[Before-and-after change data]
# # # # # # #

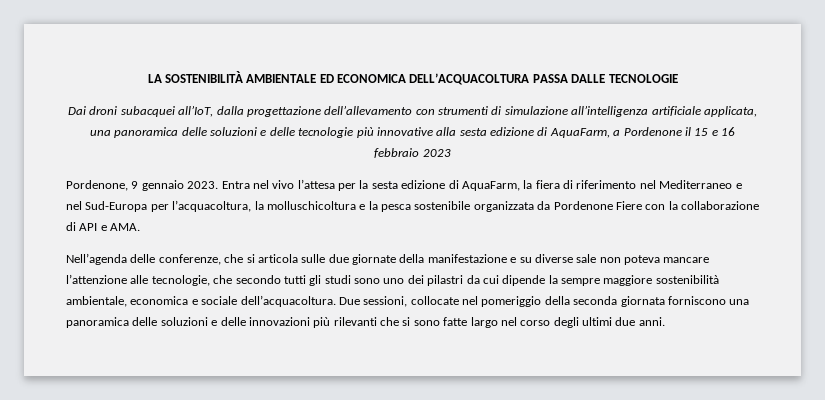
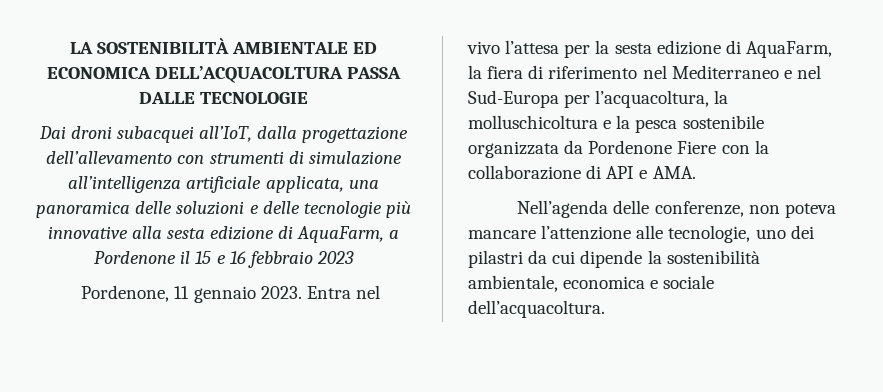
[131,181,139,189] 9 -> [174,286,190,299] 11
[224,254,597,265] che si articola sulle due giornate della manifestazione e su diverse sale -> (744, 209) none
[213,275,380,286] che secondo tutti gli studi sono -> (751, 234) none
[561,275,653,286] sempre maggiore -> (662, 257) none
[338,296,750,307] [66,317,665,328] Due sessioni, collocate nel pomeriggio della seconda giornata forniscono una panoramica delle soluzioni e delle innovazioni più rilevanti che si sono fatte largo nel corso degli ultimi due anni. -> (605, 309) none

# # # # # # #

→ **Exercise goal**:
Count the lines above that contain the word "sono", and give only that number.

→ **Result for this task**:
2